Nobel Prize 2021: Who are the winners and why have they been chosen? | Sunday Observer

Nobel Prize 2021: Who are the winners and why have they been chosen?

17 October, 2021

As the world reels from the Covid-19 pandemic, the importance of science, world peace and literature seem more important. Let’s look at a brief history of the Nobel Prize, and the winners this year

Harshit Rakheja

The Nobel Prize, instituted in 1901, was initially awarded in five categories – Physics, Chemistry, Physiology or Medicine, Literature and Peace.

A sixth award, the Nobel Prize in Economic Sciences was instituted in 1968 by the Royal Bank of Sweden and first awarded in 1969.

The Nobel Prize is named after Swedish inventor and industrialist Alfred Nobel, and is awarded annually from a fund that Nobel set aside in his 1895 will for this purpose.

This year’s Nobel Prize was unique. We had the first Nobel for climate scientists.

The Nobel Prize in Physics this year went to Syukuru Manabe, a Japanese-American meteorologist and climatologist, for his pioneering work on understanding climate change.

In 1967, Manabe and Richard Wetherland wrote a research paper describing the impact of carbon dioxide and water vapour on global warming.

Manabe, now at Princeton University, shared one half of the prize with Klaus Hasselmann, another climate scientist.

Hasselmann, 89, from the Max Planck Institute for Meteorology in Hamburg, Germany, used Manabe’s work and created computer models that managed to link weather and climate.

Hasselmann’s work helped scientists identify whether a certain phenomenon was caused by natural forces or human activity

The other half of the Physics Nobel went to Georgio Parisi for his contributions in advancing the understanding of complex systems

Complex systems have a very high degree of randomness, like weather and climate phenomena

The Physics Nobel for climate scientists is perhaps a greater indication of how fraught our future is by the perils of global warming.

Before this, the Intergovernmental Panel on Climate Change (IPCC) had won the Peace Nobel in 2007, for its role in creating awareness about the fight against climate change.

The Nobel Prize for chemistry this time has been awarded to Benjamin List and David WC MacMillan.

The Nobel panel said List and MacMillan in 2000 independently developed a new way of catalysis.

A catalyst is a substance that increases the rate of a chemical reaction without taking part in the reaction, or without undergoing any changes during the chemical reaction.

The Nobel Prize for Physiology and Medicine has been awarded to American scientists David Julius and Ardem Patapoutian.

They’ve understood the mechanism through which our body perceives temperature and pressure.

The award-giving body said their discovery could pave the way for new pain-killers.

The Nobel Peace Prize this year went to two journalists, from the Philippines and Russia, who have been running independent news organisations in their countries in authoritarian regimes where they face threats of detention and death.

Maria Ressa of the Philippines and Dmitry Muratov of Russia received the Prize “for their courageous fight for freedom of expression”.

This year’s Nobel Prize for Literature went to 72-year-old Tanzanian novelist Abdulrazak Gurnah, an author of 10 novels and several short stories.

And, the Nobel Prize for Economic Sciences went to 3 US-based economists David Card, Joshua D Angrist and Guido W Imbens.

David Card is a Canadian labour economist and Professor of Economics at the University of California, Berkeley.

He has won the Nobel for his empirical contributions to labour economics.

Card has analysed the labour market effects of minimum wages, immigration and education.

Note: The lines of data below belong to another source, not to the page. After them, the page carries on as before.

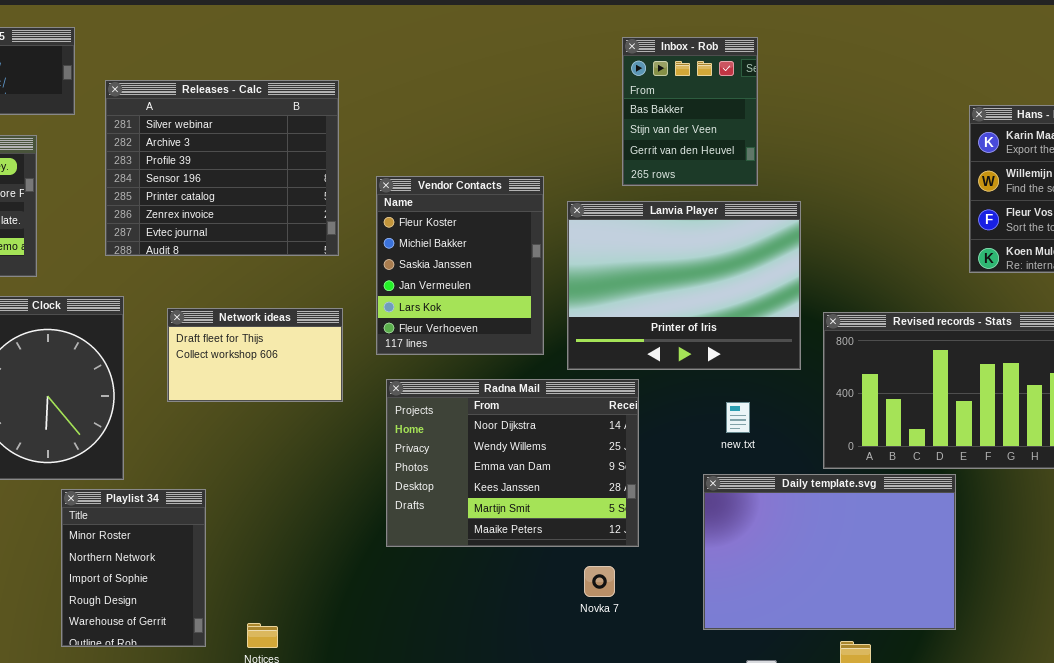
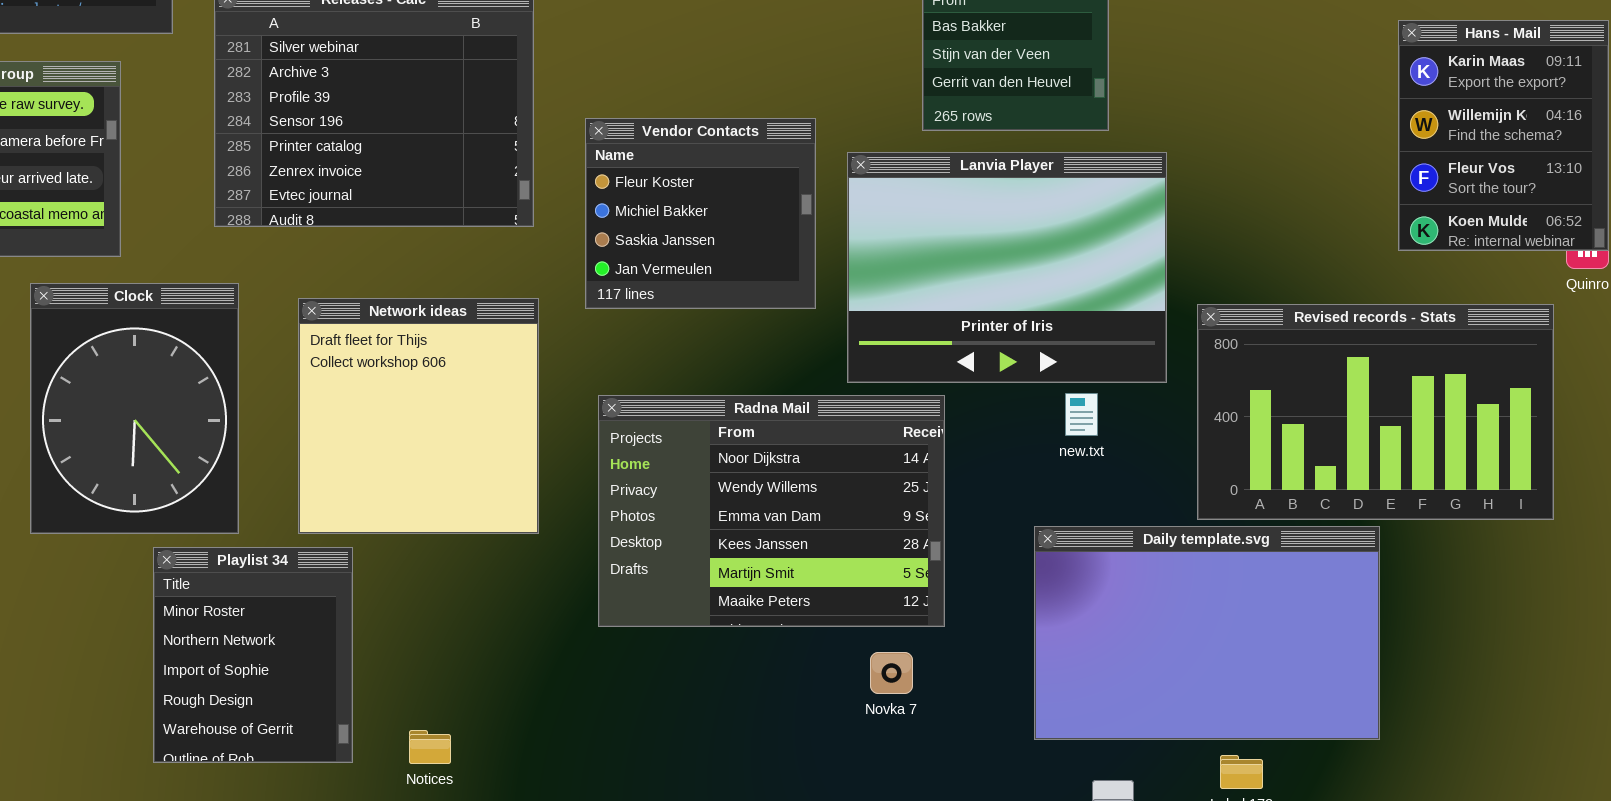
Vendor Contacts: [376,176,544,355] -> [585,118,816,309], resized
Network ideas: [167,308,343,402] -> [298,298,539,534], resized
new.txt: [726,402,750,433] -> [1065,393,1098,436], moved

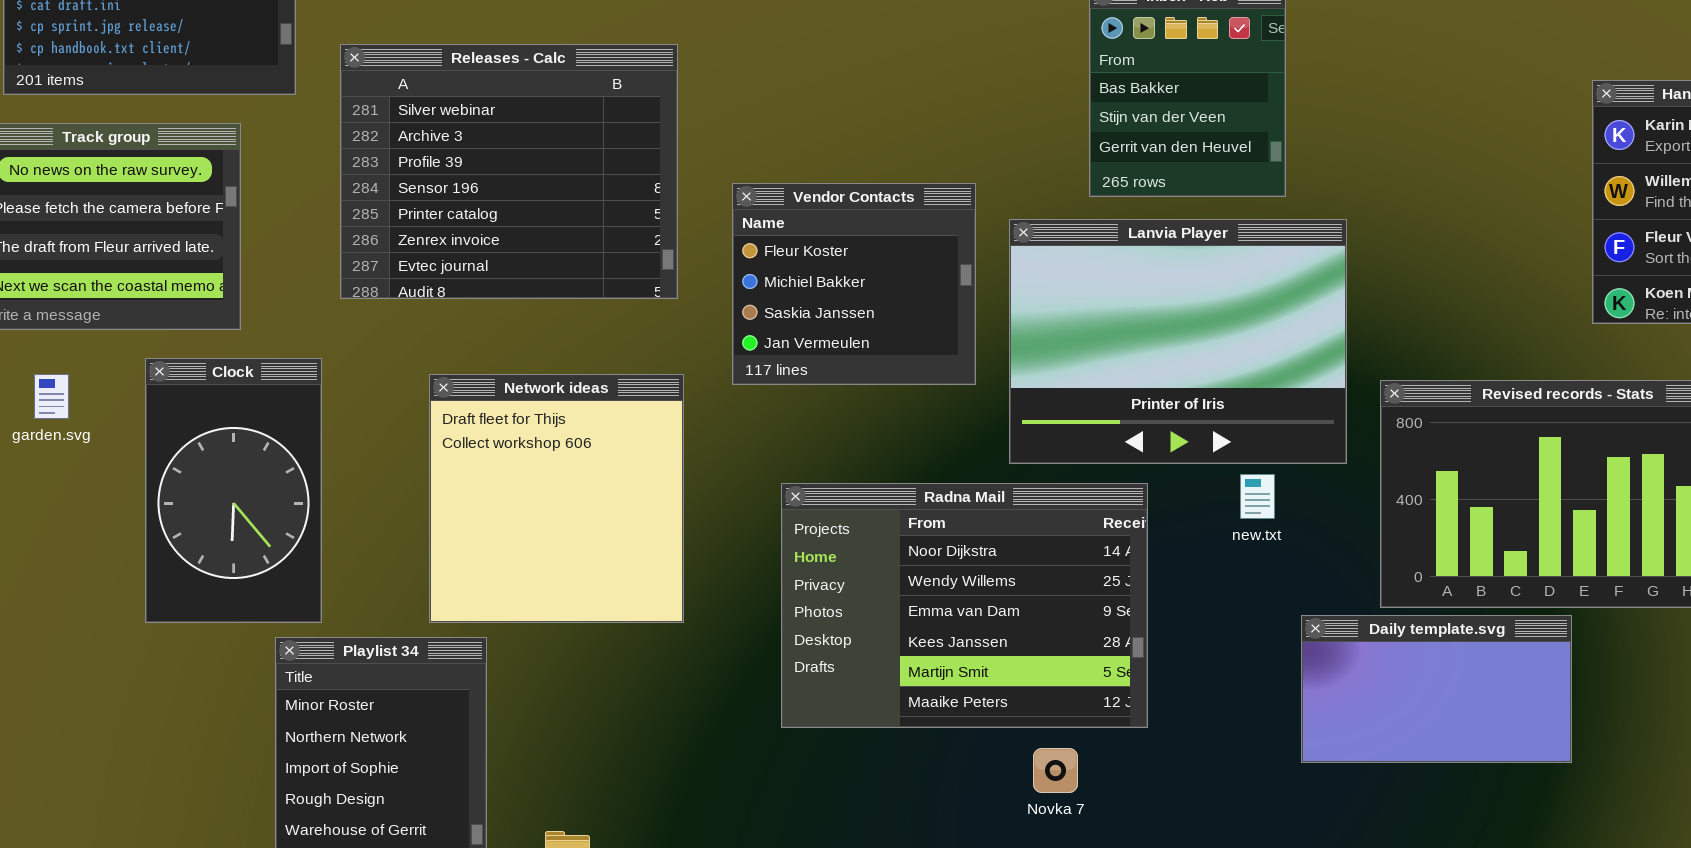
Clock: [30,283,239,534] -> [145,358,322,623], resized
Radna Mail: [598,395,945,627] -> [781,483,1148,728], moved
Daily template.svg: [1034,526,1380,740] -> [1301,615,1572,763], resized

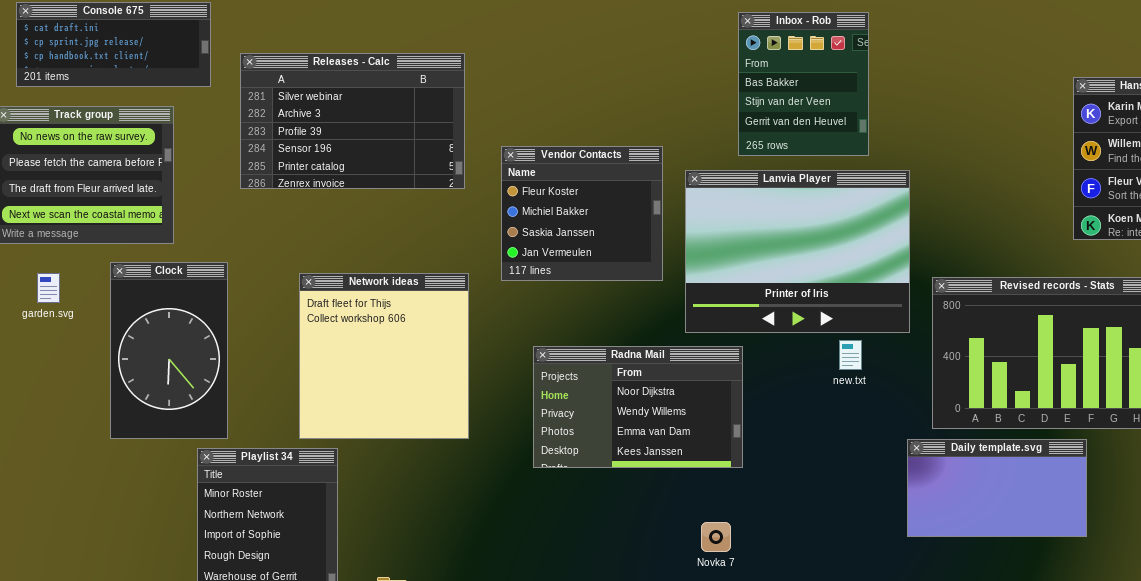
Releases - Calc: [340,44,678,299] -> [240,53,465,189], resized
Radna Mail: [781,483,1148,728] -> [533,346,743,468], resized
Daily template.svg: [1301,615,1572,763] -> [907,439,1087,537], moved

His work has challenged conventional wisdom. The results of his studies on restaurants in New Jersey and Eastern Pennsylvania have shown that increasing the minimum wage does not necessarily lead to fewer jobs.

“We now know that the incomes of people who were born in a country can benefit from new immigration, while people who immigrated at an earlier time risk being negatively affected. We have also realised that resources in schools are far more important for students’ future labour market success than was previously thought,” the Nobel Committee said.

Meanwhile, Joshua D Angrist and Guido W Imbens got the prize “for their methodological contributions to the analysis of causal relationships.”